On Tuesday, October 7, NASEO, in partnership with the U.S. Department of Energy's Office of Electricity Delivery and Energy Reliability and the U.S. Energy Information Administration (EIA), convened the 2014 - 2015 Winter Energy Outlook Conference in Washington, D.C. This important annual event brought together leading energy data and forecasting experts to address global oil supply uncertainty, and the effects of projected winter weather on the demand for heating and transportation fuels.
This year's conference included a presentation on EIA's 2014 Winter Fuels Outlook, as well as panel discussions with well-known industry representatives and energy experts about factors likely to affect energy markets this winter in the United States and globally.

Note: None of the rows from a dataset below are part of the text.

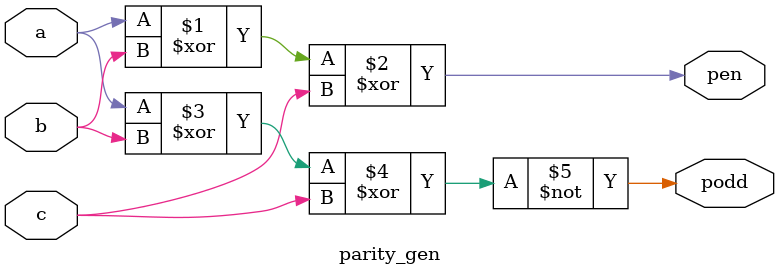
<source format=v>
module parity_gen(a,b,c,pen,podd);
input a,b,c;
output pen,podd;
assign pen = a^b^c;
assign podd = ~(a^b^c);
endmodule

</source>
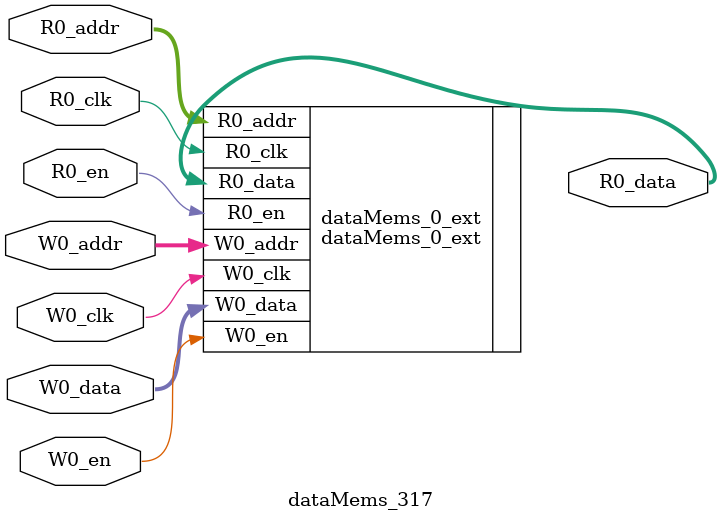
<source format=sv>
`ifndef RANDOMIZE
  `ifdef RANDOMIZE_REG_INIT
    `define RANDOMIZE
  `endif // RANDOMIZE_REG_INIT
`endif // not def RANDOMIZE
`ifndef RANDOMIZE
  `ifdef RANDOMIZE_MEM_INIT
    `define RANDOMIZE
  `endif // RANDOMIZE_MEM_INIT
`endif // not def RANDOMIZE

`ifndef RANDOM
  `define RANDOM $random
`endif // not def RANDOM

// Users can define 'PRINTF_COND' to add an extra gate to prints.
`ifndef PRINTF_COND_
  `ifdef PRINTF_COND
    `define PRINTF_COND_ (`PRINTF_COND)
  `else  // PRINTF_COND
    `define PRINTF_COND_ 1
  `endif // PRINTF_COND
`endif // not def PRINTF_COND_

// Users can define 'ASSERT_VERBOSE_COND' to add an extra gate to assert error printing.
`ifndef ASSERT_VERBOSE_COND_
  `ifdef ASSERT_VERBOSE_COND
    `define ASSERT_VERBOSE_COND_ (`ASSERT_VERBOSE_COND)
  `else  // ASSERT_VERBOSE_COND
    `define ASSERT_VERBOSE_COND_ 1
  `endif // ASSERT_VERBOSE_COND
`endif // not def ASSERT_VERBOSE_COND_

// Users can define 'STOP_COND' to add an extra gate to stop conditions.
`ifndef STOP_COND_
  `ifdef STOP_COND
    `define STOP_COND_ (`STOP_COND)
  `else  // STOP_COND
    `define STOP_COND_ 1
  `endif // STOP_COND
`endif // not def STOP_COND_

// Users can define INIT_RANDOM as general code that gets injected into the
// initializer block for modules with registers.
`ifndef INIT_RANDOM
  `define INIT_RANDOM
`endif // not def INIT_RANDOM

// If using random initialization, you can also define RANDOMIZE_DELAY to
// customize the delay used, otherwise 0.002 is used.
`ifndef RANDOMIZE_DELAY
  `define RANDOMIZE_DELAY 0.002
`endif // not def RANDOMIZE_DELAY

// Define INIT_RANDOM_PROLOG_ for use in our modules below.
`ifndef INIT_RANDOM_PROLOG_
  `ifdef RANDOMIZE
    `ifdef VERILATOR
      `define INIT_RANDOM_PROLOG_ `INIT_RANDOM
    `else  // VERILATOR
      `define INIT_RANDOM_PROLOG_ `INIT_RANDOM #`RANDOMIZE_DELAY begin end
    `endif // VERILATOR
  `else  // RANDOMIZE
    `define INIT_RANDOM_PROLOG_
  `endif // RANDOMIZE
`endif // not def INIT_RANDOM_PROLOG_

// Include register initializers in init blocks unless synthesis is set
`ifndef SYNTHESIS
  `ifndef ENABLE_INITIAL_REG_
    `define ENABLE_INITIAL_REG_
  `endif // not def ENABLE_INITIAL_REG_
`endif // not def SYNTHESIS

// Include rmemory initializers in init blocks unless synthesis is set
`ifndef SYNTHESIS
  `ifndef ENABLE_INITIAL_MEM_
    `define ENABLE_INITIAL_MEM_
  `endif // not def ENABLE_INITIAL_MEM_
`endif // not def SYNTHESIS

module dataMems_317(	// @[generators/ara/src/main/scala/UnsafeAXI4ToTL.scala:365:62]
  input  [4:0]  R0_addr,
  input         R0_en,
  input         R0_clk,
  output [66:0] R0_data,
  input  [4:0]  W0_addr,
  input         W0_en,
  input         W0_clk,
  input  [66:0] W0_data
);

  dataMems_0_ext dataMems_0_ext (	// @[generators/ara/src/main/scala/UnsafeAXI4ToTL.scala:365:62]
    .R0_addr (R0_addr),
    .R0_en   (R0_en),
    .R0_clk  (R0_clk),
    .R0_data (R0_data),
    .W0_addr (W0_addr),
    .W0_en   (W0_en),
    .W0_clk  (W0_clk),
    .W0_data (W0_data)
  );
endmodule


</source>
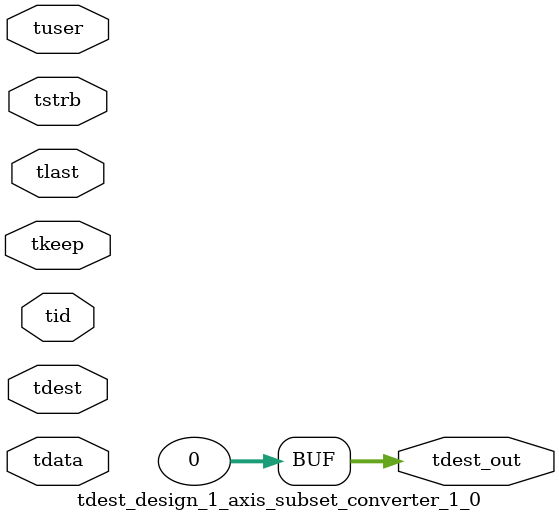
<source format=v>


`timescale 1ps/1ps

module tdest_design_1_axis_subset_converter_1_0 #
(
parameter C_S_AXIS_TDATA_WIDTH = 32,
parameter C_S_AXIS_TUSER_WIDTH = 0,
parameter C_S_AXIS_TID_WIDTH   = 0,
parameter C_S_AXIS_TDEST_WIDTH = 0,
parameter C_M_AXIS_TDEST_WIDTH = 32
)
(
input  [(C_S_AXIS_TDATA_WIDTH == 0 ? 1 : C_S_AXIS_TDATA_WIDTH)-1:0     ] tdata,
input  [(C_S_AXIS_TUSER_WIDTH == 0 ? 1 : C_S_AXIS_TUSER_WIDTH)-1:0     ] tuser,
input  [(C_S_AXIS_TID_WIDTH   == 0 ? 1 : C_S_AXIS_TID_WIDTH)-1:0       ] tid,
input  [(C_S_AXIS_TDEST_WIDTH == 0 ? 1 : C_S_AXIS_TDEST_WIDTH)-1:0     ] tdest,
input  [(C_S_AXIS_TDATA_WIDTH/8)-1:0 ] tkeep,
input  [(C_S_AXIS_TDATA_WIDTH/8)-1:0 ] tstrb,
input                                                                    tlast,
output [C_M_AXIS_TDEST_WIDTH-1:0] tdest_out
);

assign tdest_out = {1'b0};

endmodule


</source>
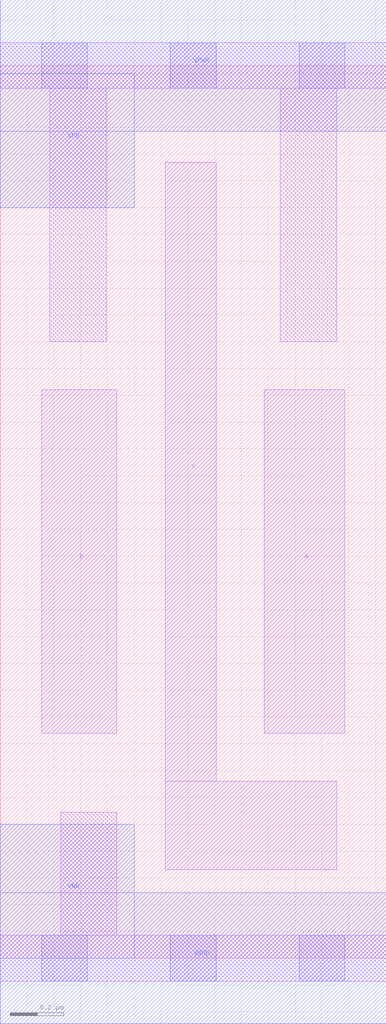
<source format=lef>
# Copyright 2020 The SkyWater PDK Authors
#
# Licensed under the Apache License, Version 2.0 (the "License");
# you may not use this file except in compliance with the License.
# You may obtain a copy of the License at
#
#     https://www.apache.org/licenses/LICENSE-2.0
#
# Unless required by applicable law or agreed to in writing, software
# distributed under the License is distributed on an "AS IS" BASIS,
# WITHOUT WARRANTIES OR CONDITIONS OF ANY KIND, either express or implied.
# See the License for the specific language governing permissions and
# limitations under the License.
#
# SPDX-License-Identifier: Apache-2.0

VERSION 5.5 ;
NAMESCASESENSITIVE ON ;
BUSBITCHARS "[]" ;
DIVIDERCHAR "/" ;
MACRO sky130_fd_sc_lp__nand2_m
  CLASS CORE ;
  SOURCE USER ;
  ORIGIN  0.000000  0.000000 ;
  SIZE  1.440000 BY  3.330000 ;
  SYMMETRY X Y R90 ;
  SITE unit ;
  PIN A
    ANTENNAGATEAREA  0.126000 ;
    DIRECTION INPUT ;
    USE SIGNAL ;
    PORT
      LAYER li1 ;
        RECT 0.985000 0.840000 1.285000 2.120000 ;
    END
  END A
  PIN B
    ANTENNAGATEAREA  0.126000 ;
    DIRECTION INPUT ;
    USE SIGNAL ;
    PORT
      LAYER li1 ;
        RECT 0.155000 0.840000 0.435000 2.120000 ;
    END
  END B
  PIN Y
    ANTENNADIFFAREA  0.228900 ;
    DIRECTION OUTPUT ;
    USE SIGNAL ;
    PORT
      LAYER li1 ;
        RECT 0.615000 0.330000 1.255000 0.660000 ;
        RECT 0.615000 0.660000 0.805000 2.970000 ;
    END
  END Y
  PIN VGND
    DIRECTION INOUT ;
    USE GROUND ;
    PORT
      LAYER met1 ;
        RECT 0.000000 -0.245000 1.440000 0.245000 ;
    END
  END VGND
  PIN VNB
    DIRECTION INOUT ;
    USE GROUND ;
    PORT
      LAYER met1 ;
        RECT 0.000000 0.000000 0.500000 0.500000 ;
    END
  END VNB
  PIN VPB
    DIRECTION INOUT ;
    USE POWER ;
    PORT
      LAYER met1 ;
        RECT 0.000000 2.800000 0.500000 3.300000 ;
    END
  END VPB
  PIN VPWR
    DIRECTION INOUT ;
    USE POWER ;
    PORT
      LAYER met1 ;
        RECT 0.000000 3.085000 1.440000 3.575000 ;
    END
  END VPWR
  OBS
    LAYER li1 ;
      RECT 0.000000 -0.085000 1.440000 0.085000 ;
      RECT 0.000000  3.245000 1.440000 3.415000 ;
      RECT 0.185000  2.300000 0.395000 3.245000 ;
      RECT 0.225000  0.085000 0.435000 0.545000 ;
      RECT 1.045000  2.300000 1.255000 3.245000 ;
    LAYER mcon ;
      RECT 0.155000 -0.085000 0.325000 0.085000 ;
      RECT 0.155000  3.245000 0.325000 3.415000 ;
      RECT 0.635000 -0.085000 0.805000 0.085000 ;
      RECT 0.635000  3.245000 0.805000 3.415000 ;
      RECT 1.115000 -0.085000 1.285000 0.085000 ;
      RECT 1.115000  3.245000 1.285000 3.415000 ;
  END
END sky130_fd_sc_lp__nand2_m

</source>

EIA Administrator Adam Siemenski, discussed key highlights from the 2014 Winter Fuels Outlook, including:
• EIA expects the average household heating bill in all regions of the country will be lower this winter.
• Homes that heat with propane and heating oil will see the biggest savings, with propane expenditures down 27% and heating oil bills down 15% from last winter.
• Average natural gas bills will be 5% lower, while households that rely on electricity for space heating will see their costs decline by 2%.
• The expenditure forecasts are based on EIA projections of residential prices and the National Oceanic and Atmospheric Administration forecast of winter heating degree days, which average 12% lower for the U.S. compared with last winter.
• Natural gas production this winter is projected to average 71 billion cubic feet (Bcf) a day, an increase of 3 Bcf/day (4.5%) over last winter.
• Natural gas stocks are 11% lower than this time last year, but are sufficient to meet winter demand.
• Propane stocks and production are up from last year and supply should be sufficient to meet demand if we do not see a repeat of last winter's very cold weather. The uncertainties for this winter include demand for grain drying give another expected record corn crop and changes to the transportation capacity to move propane to markets and increased reliance on shipments by rail.
• Stocks of distillate oil include home heating oil remain at the low end of the previous 5 year range.
• The significant increase in U.S. oil production from shale production fields has resulted in a sharp drop in U.S. oil imports which is contributing to reshaping global energy trade.
Throughout the conference, experts discussed lessons learned during and after last winter's heating season and summarized the work that has been done during the spring and summer months to help prepare for the upcoming winter heating season. Attendees also heard presentations on a range of issues including near-term energy outlooks, modeling and forecasting, winter weather, infrastructure, resiliency, distribution, climate adaptation, and related vulnerabilities.
Presentations from the conference are available on the NASEO website.